Anyone, not members, can now use UnitedHealthcare's free and recently-updated mobile application, Health4Me.

The mobile app, available in iTunes and Android and downloaded by more than 900,000 members, offers individuals the ability to locate nearby hospitals, emergency rooms and urgent care facilities and review average local prices for 520 services across 290 episodes of care, with a cost estimator based on tests and treatments.

"Giving consumers access to important medical cost information is improving transparency and making it easier for people to navigate the healthcare system," said Yasmine Winkler, UnitedHealthcare's chief product, marketing and innovation officer, in a media release.

"With reliable and actionable information about the prices of services, consumers now have an important resource at their fingertips that can help them make decisions to improve their health and save money," Winkler said.

United's Health4Me app evolved out of a digital comparison tool released eight years ago, and the cost estimator debuted in 2012, with an update recently added.

The added functionality offers some 21 million UnitedHealthcare plan members personalized cost estimates based on actual contracted rates with providers and real-time member account balances for those with health savings, reimbursement or spending accounts.
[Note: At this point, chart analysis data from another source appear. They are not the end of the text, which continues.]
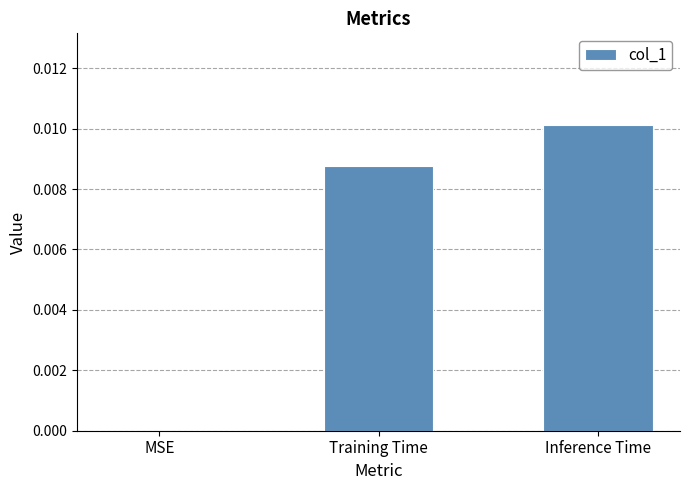

Which category has the highest value across all series?

Inference Time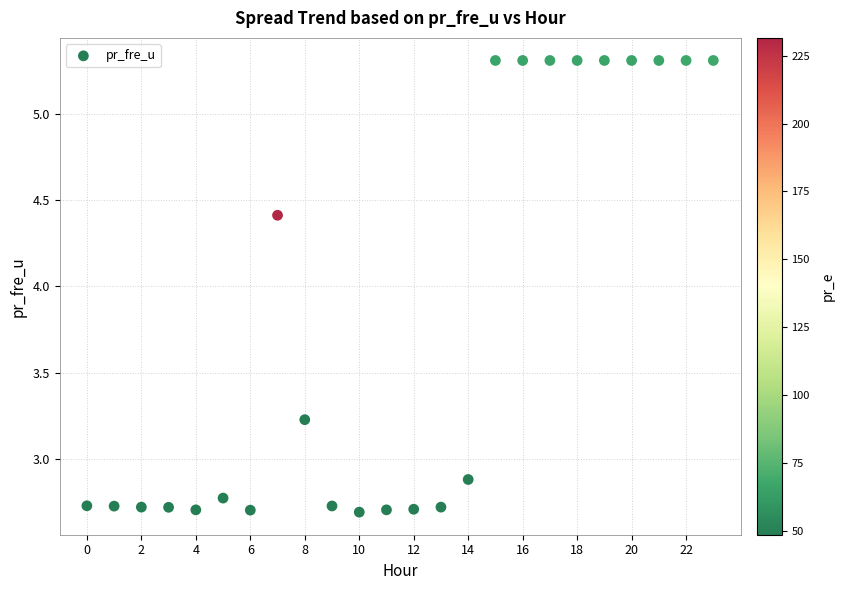

What Y value in the scatter plot is closest to 3?

2.9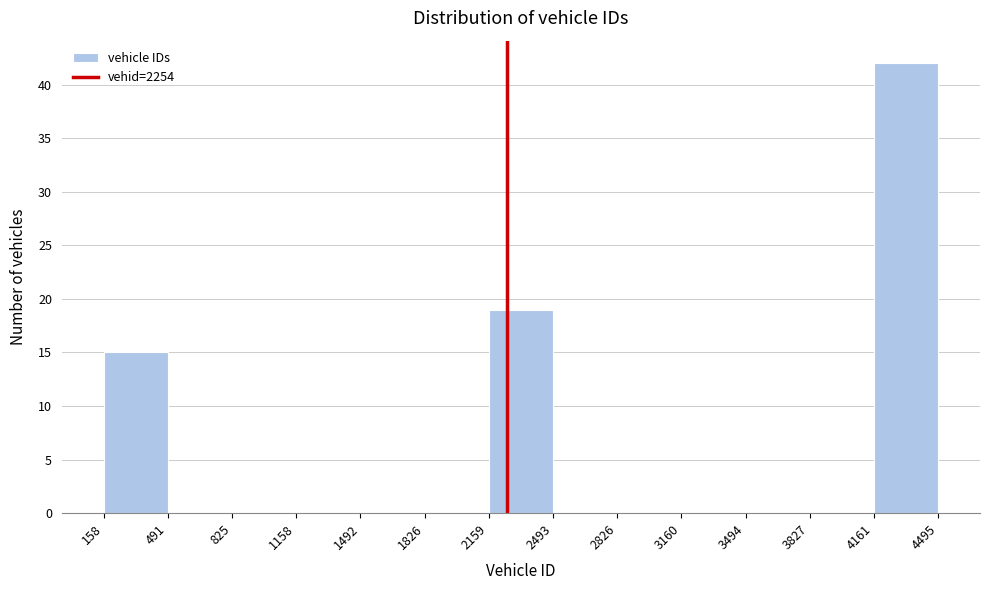

Reading left to right, list every bar in this chart as the range it spans on the x-axis followed by its height. The values are not printed on the chart, so give them approximately, as read against the axis.

158 to 491: 15
491 to 825: 0
825 to 1158: 0
1158 to 1492: 0
1492 to 1826: 0
1826 to 2159: 0
2159 to 2493: 19
2493 to 2826: 0
2826 to 3160: 0
3160 to 3494: 0
3494 to 3827: 0
3827 to 4161: 0
4161 to 4495: 42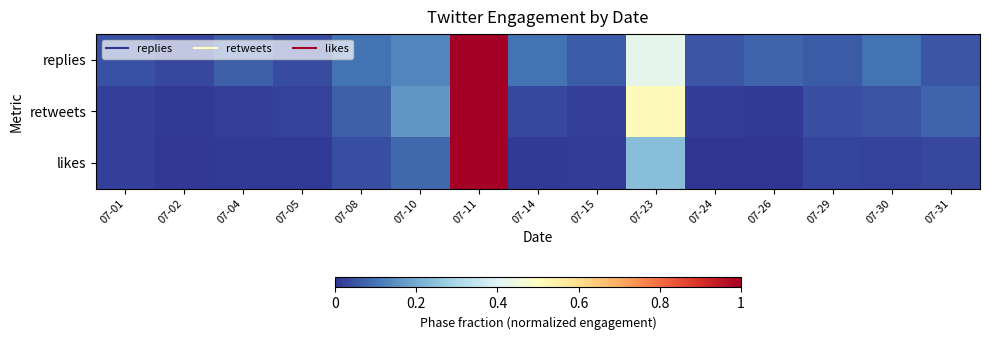

Rank the series by their maximum value, from lowest to highest.

replies, retweets, likes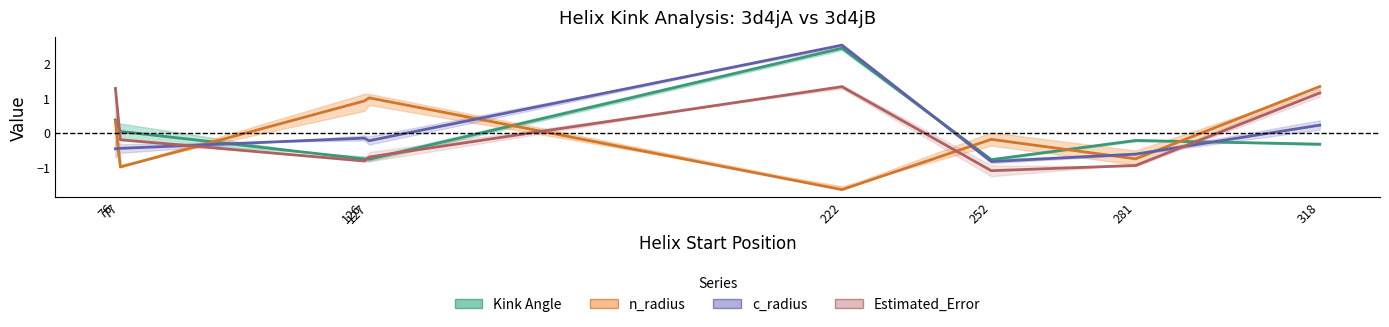

Read the Estimated_Error value at 76.

1.3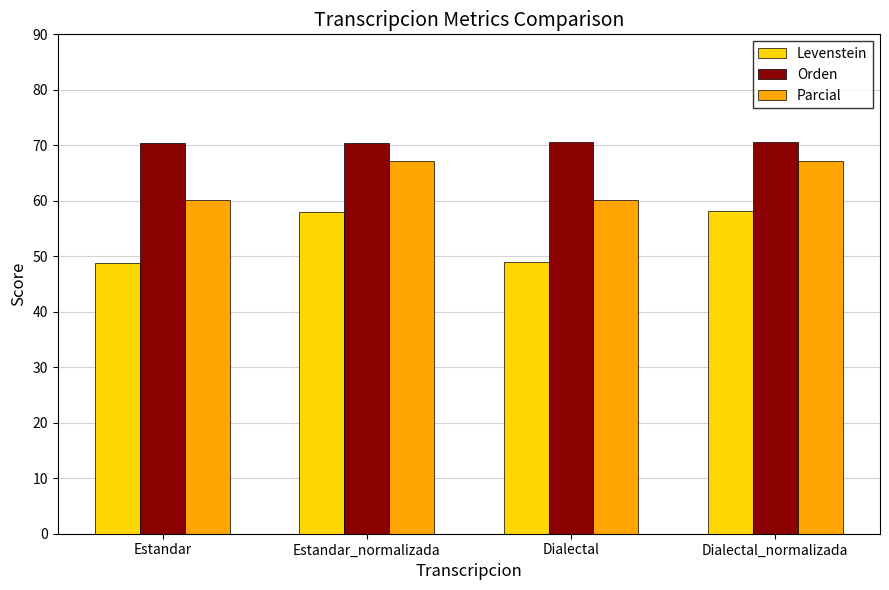

Which series has the widest spread of values?

Levenstein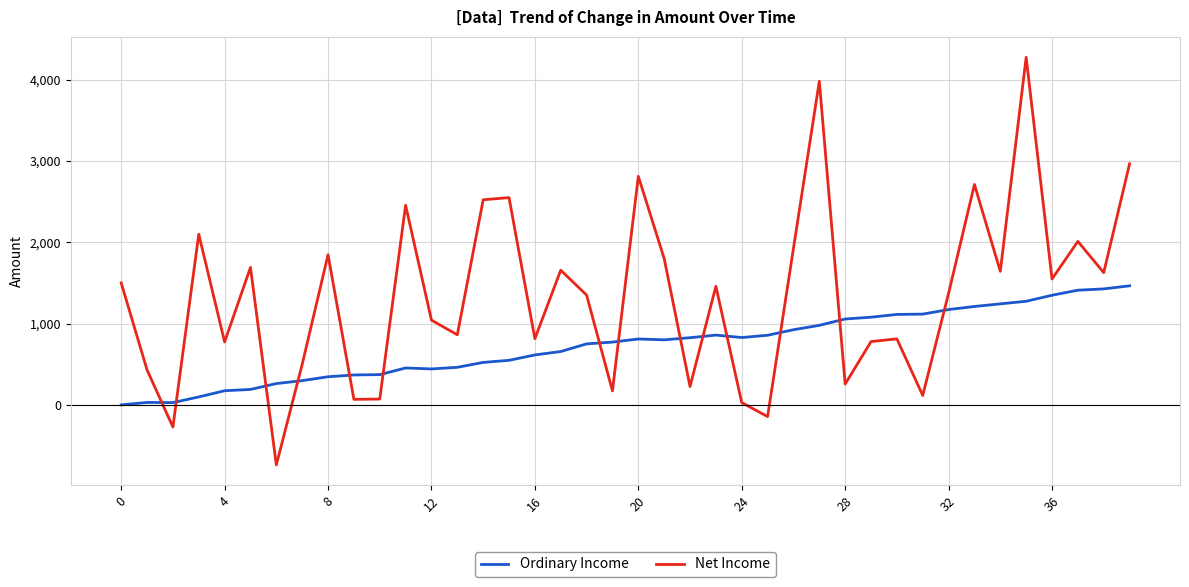

True or false: Net Income and Ordinary Income cross at least once.

True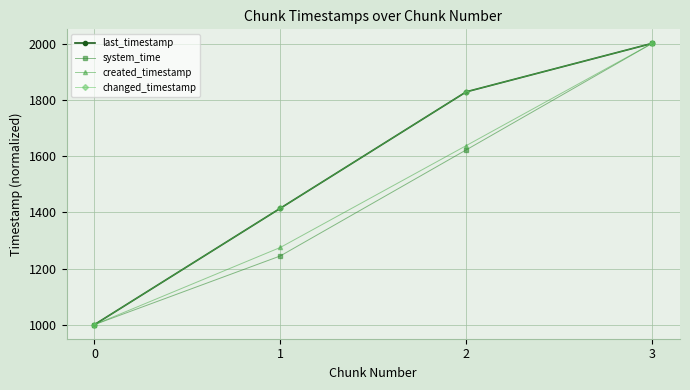

What is the difference between the maximum and minimum values in the system_time series?

1000.0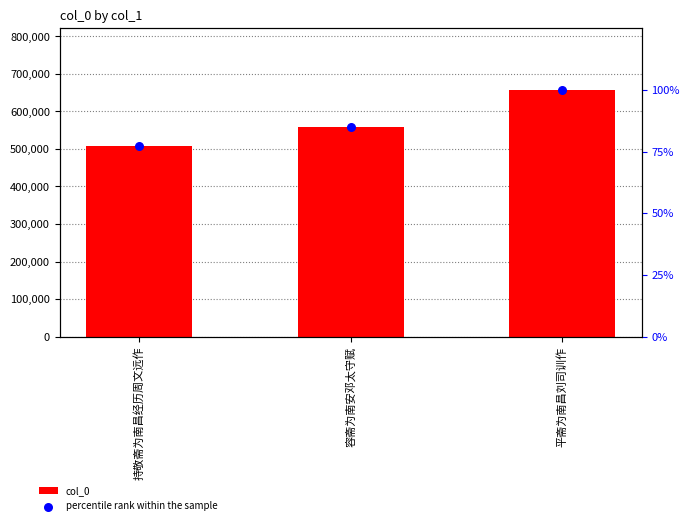

Which series reaches the maximum Y coordinate?

col_0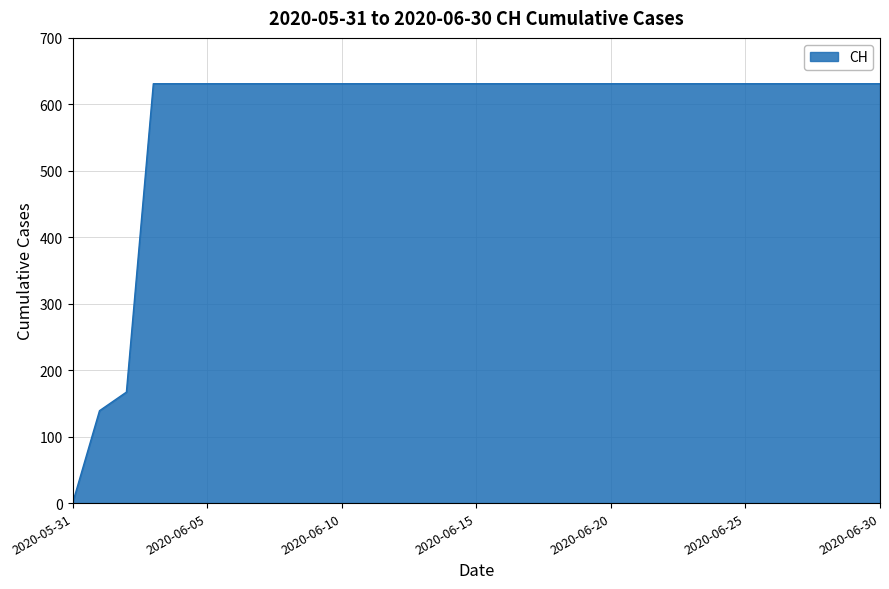

What is the difference between the maximum and minimum values?

631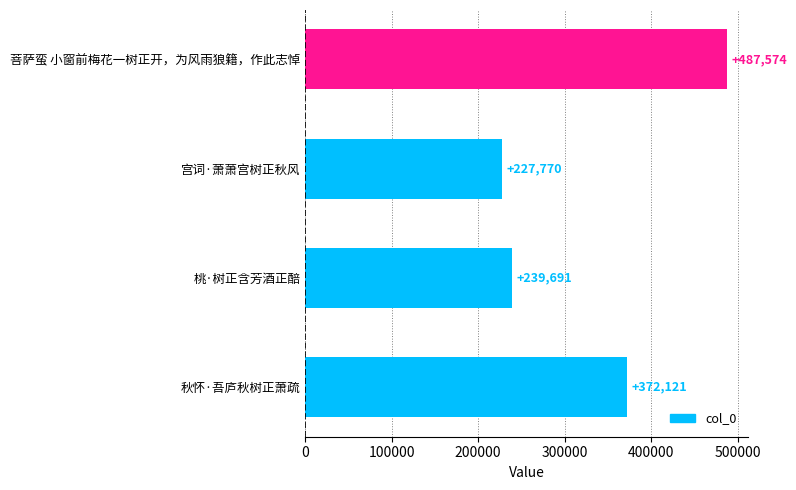

Reading top to bottom, transcribe all the data shown in this chart.

487574	227770	239691	372121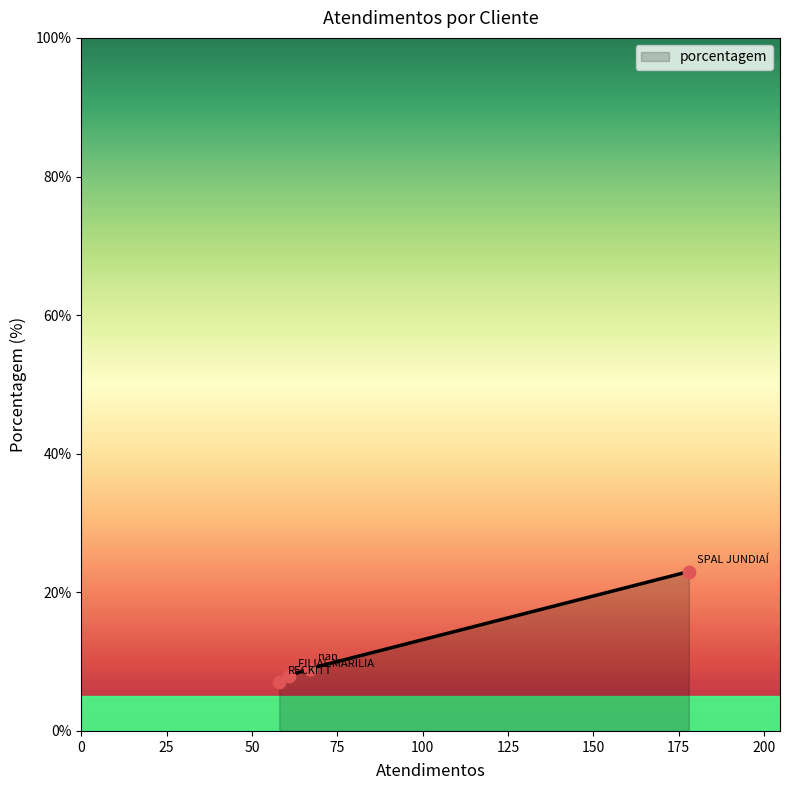

What is the average value?

12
Member engagement strategy

Winkler, who came to United in 2009 from Health Care Services Corporation, added that the app's expansion to all consumer's is meant to tackle the persisting problem of price opacity and variation, citing two big examples in two big markets: total costs for an uncomplicated childbirth at New York City hospitals ranging between $9,700 and $29,000, and costs for lumbar fusion ranging between $59,000 and $77,400 in San Francisco.

Whether United's app being available to everyone will make a dent in those problems remains to be seen. While Health4Me has been downloaded by 900,000 members, it has gotten mixed reviews -- an average of 2.5 out of five stars in iTunes and 3.4 out of five in the Android GooglePlay store -- with some users reporting issues with freezing and crashing, but others describing it as "very handy" and "super convenient."

Either way, the Health4Me app is just a part of United's strategy on the related fronts of member engagement and transparency.

Earlier this year, in a bid to boost its wellness product portfolio, United's Optum subsidiary took a majority stake in Audax Health Solutions, a digital health startup with a health risk assessment and engagement application.

United is also joining Aetna and Humana in a partnership with the Health Care Cost Institute to offer what they call "the most comprehensive information about the price and quality of healthcare services," based on data from commercial, Medicare Advantage, managed Medicaid and eventually fee-for-service Medicare and Medicaid and potentially other insurers.